For all of the sailors here, this movie will make your blood run cold. (Remember the Leader L) Looking forward to seeing it.

http://www.imdb.com/title/tt2025690/?ref_=nv_sr_1



> Synopsis
> A heroic action-thriller, “The Finest Hours” is the remarkable true story of the greatest small boat rescue in Coast Guard history. Presented in Digital 3D™ and IMAX® 3D, the film will transport audiences to the heart of the action, creating a fully-immersive cinematic experience on an epic scale.
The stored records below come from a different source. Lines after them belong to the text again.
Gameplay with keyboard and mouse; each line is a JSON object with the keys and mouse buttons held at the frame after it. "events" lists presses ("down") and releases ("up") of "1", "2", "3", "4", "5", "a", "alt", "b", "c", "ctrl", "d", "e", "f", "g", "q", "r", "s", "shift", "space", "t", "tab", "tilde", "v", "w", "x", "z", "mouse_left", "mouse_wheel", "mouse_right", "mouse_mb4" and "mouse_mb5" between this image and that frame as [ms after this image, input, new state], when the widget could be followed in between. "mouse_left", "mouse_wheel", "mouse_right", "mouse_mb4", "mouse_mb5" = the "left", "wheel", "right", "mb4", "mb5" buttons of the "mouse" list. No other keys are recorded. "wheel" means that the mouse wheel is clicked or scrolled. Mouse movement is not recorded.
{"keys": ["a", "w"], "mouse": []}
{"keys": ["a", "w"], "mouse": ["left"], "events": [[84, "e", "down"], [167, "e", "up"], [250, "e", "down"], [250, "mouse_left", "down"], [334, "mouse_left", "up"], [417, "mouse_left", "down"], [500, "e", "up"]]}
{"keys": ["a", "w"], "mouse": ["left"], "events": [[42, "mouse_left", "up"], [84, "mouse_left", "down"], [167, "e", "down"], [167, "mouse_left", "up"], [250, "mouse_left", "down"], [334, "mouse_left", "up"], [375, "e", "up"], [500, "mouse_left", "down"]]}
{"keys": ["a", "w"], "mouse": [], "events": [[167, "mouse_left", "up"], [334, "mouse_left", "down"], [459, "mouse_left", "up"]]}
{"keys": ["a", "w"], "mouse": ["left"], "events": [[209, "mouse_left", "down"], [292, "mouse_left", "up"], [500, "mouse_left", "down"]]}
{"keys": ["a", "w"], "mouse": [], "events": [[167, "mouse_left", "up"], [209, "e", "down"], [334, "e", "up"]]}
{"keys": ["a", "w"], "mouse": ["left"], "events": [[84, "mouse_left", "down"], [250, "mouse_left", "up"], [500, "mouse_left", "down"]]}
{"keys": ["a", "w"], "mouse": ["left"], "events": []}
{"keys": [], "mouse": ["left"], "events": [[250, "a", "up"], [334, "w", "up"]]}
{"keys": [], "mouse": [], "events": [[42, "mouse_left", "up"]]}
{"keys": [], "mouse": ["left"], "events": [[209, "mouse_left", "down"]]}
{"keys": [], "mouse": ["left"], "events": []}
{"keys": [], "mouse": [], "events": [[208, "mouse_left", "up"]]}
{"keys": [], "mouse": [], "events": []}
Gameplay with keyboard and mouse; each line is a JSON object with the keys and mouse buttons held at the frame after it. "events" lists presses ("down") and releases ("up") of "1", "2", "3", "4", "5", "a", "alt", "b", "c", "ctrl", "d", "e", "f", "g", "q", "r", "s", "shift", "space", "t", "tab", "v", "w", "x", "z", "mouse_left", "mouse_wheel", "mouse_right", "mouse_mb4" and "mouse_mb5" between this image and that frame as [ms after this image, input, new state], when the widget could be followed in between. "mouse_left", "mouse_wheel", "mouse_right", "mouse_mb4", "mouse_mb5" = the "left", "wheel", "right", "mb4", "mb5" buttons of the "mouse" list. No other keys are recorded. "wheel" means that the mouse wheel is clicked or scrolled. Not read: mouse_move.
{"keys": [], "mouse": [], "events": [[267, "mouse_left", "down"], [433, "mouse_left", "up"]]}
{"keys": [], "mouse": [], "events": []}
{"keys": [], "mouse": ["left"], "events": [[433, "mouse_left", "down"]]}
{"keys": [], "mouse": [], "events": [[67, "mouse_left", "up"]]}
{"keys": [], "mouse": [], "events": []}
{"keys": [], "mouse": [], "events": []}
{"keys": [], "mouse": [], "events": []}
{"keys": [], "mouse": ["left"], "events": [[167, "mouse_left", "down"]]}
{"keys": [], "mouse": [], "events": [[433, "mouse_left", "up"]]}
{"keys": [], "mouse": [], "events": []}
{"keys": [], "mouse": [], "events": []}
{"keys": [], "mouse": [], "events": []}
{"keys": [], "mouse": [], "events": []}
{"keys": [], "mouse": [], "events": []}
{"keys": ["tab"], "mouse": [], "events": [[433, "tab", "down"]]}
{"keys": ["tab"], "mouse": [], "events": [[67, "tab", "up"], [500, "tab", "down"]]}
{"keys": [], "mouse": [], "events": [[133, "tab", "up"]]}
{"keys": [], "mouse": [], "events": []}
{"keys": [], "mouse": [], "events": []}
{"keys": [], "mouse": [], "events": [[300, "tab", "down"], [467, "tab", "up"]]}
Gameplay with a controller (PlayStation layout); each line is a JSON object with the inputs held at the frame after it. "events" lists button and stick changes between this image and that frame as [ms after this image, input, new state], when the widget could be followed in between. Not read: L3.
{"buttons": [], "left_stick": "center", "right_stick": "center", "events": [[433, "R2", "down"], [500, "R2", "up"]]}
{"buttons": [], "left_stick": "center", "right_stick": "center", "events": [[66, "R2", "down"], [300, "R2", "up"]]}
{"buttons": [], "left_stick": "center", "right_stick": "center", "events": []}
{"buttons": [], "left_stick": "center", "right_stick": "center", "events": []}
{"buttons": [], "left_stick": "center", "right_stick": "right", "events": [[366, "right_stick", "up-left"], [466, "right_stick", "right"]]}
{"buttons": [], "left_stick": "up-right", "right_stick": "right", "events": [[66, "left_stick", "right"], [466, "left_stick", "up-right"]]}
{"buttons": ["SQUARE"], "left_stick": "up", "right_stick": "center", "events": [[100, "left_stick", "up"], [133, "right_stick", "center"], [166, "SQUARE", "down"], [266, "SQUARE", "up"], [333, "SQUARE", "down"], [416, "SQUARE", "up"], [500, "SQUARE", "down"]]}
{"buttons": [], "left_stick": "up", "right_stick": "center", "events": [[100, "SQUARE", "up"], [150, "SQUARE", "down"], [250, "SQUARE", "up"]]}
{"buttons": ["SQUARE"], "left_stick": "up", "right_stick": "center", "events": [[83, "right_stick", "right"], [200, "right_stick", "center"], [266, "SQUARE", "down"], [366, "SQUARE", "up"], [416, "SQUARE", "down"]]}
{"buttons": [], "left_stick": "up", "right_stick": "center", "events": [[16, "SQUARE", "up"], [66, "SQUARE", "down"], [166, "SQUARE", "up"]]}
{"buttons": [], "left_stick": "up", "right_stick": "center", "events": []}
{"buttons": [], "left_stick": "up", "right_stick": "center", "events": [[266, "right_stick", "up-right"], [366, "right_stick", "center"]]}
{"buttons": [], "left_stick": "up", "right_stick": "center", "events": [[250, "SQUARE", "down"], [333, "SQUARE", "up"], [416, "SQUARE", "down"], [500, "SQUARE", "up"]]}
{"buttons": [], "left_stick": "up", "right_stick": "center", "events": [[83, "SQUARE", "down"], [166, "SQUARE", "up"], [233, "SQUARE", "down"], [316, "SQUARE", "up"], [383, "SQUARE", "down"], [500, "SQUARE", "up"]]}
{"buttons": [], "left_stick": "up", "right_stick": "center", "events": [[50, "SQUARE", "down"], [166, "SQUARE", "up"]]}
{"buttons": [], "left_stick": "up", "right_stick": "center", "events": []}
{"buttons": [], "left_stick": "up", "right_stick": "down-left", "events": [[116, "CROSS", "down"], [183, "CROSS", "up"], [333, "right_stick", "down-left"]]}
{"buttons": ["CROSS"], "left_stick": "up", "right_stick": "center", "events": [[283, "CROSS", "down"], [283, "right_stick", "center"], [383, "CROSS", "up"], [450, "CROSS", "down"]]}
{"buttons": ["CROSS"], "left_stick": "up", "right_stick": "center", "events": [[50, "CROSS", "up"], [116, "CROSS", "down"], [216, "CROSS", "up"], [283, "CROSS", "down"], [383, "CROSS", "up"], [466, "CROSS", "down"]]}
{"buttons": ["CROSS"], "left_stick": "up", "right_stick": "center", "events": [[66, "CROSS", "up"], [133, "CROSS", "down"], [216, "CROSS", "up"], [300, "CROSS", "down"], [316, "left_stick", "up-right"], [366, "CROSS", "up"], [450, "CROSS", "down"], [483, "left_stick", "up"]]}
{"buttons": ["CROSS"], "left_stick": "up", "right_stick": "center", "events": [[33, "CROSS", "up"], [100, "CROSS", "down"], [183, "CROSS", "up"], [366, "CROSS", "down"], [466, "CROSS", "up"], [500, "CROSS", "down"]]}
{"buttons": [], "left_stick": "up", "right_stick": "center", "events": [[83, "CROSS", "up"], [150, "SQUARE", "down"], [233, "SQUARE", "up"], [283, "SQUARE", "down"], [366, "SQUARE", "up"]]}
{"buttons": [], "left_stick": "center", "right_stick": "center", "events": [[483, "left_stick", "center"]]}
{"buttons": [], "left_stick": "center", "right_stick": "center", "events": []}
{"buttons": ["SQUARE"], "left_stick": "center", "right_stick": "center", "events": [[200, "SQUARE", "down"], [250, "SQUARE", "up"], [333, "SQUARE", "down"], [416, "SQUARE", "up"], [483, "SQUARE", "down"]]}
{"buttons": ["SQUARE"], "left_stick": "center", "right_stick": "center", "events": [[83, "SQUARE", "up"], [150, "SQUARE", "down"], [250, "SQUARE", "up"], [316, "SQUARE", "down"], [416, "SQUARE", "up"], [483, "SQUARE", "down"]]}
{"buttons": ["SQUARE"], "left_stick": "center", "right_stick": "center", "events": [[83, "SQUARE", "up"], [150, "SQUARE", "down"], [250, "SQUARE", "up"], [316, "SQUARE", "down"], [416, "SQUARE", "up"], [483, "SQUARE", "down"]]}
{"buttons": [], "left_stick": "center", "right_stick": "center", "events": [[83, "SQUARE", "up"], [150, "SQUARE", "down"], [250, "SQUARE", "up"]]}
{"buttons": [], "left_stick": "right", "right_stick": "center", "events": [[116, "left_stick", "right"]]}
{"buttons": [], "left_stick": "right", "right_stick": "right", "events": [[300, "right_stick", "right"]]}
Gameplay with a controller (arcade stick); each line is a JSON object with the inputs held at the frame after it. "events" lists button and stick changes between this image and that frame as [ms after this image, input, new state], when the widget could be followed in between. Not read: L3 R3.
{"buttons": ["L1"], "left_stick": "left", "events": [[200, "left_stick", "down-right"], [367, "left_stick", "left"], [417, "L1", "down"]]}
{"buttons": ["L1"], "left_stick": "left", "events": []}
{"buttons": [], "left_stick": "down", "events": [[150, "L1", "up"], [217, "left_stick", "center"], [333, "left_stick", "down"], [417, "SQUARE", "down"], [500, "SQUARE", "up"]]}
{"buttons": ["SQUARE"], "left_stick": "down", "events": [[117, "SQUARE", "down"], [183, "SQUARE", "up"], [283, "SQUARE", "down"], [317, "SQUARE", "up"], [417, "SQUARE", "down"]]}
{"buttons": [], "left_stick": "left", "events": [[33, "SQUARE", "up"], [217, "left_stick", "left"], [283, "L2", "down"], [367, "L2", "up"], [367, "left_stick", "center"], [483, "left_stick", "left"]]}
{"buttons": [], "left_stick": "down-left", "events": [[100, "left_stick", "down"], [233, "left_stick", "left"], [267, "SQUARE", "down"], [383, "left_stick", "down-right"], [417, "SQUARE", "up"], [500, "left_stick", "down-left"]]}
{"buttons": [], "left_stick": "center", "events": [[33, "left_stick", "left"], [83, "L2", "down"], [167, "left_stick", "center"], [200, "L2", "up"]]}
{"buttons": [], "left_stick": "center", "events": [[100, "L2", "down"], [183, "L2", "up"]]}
On February 18, 1952, a massive nor’easter struck New England, pummeling towns along the Eastern seaboard and wreaking havoc on the ships caught in its deadly path, including the SS Pendleton, a T-2 oil tanker bound for Boston, which was literally ripped in half, trapping more than 30 sailors inside its rapidly-sinking stern. As the senior officer on board, first assistant engineer Ray Sybert (Casey Affleck) soon realizes it is up to him to take charge of the frightened crew and inspire the men to set aside their differences and work together to ride out one of the worst storms to ever hit the East Coast. Meanwhile, as word of the disaster reaches the U.S. Coast Guard station in Chatham, Massachusetts, Warrant Officer Daniel Cluff (Eric Bana) orders a daring operation to rescue the stranded men. Despite overwhelming odds, four men, led by Coast Guard Captain Bernie Webber (Chris Pine), set out in a wooden lifeboat with an ill-equipped engine and little, if any, means of navigation, facing frigid temperatures, 60-foot high waves and hurricane-force winds.


----------



## CougarKing (3 Aug 2015)

A trailer of this upcoming movie, starring Chris Pine as the Coxswain of a 1950s era USCG rescue launch:

"The Finest Hours" (youtube trailer)

No Starship _Enterprise_ this time for Chris Pine.  ;D


----------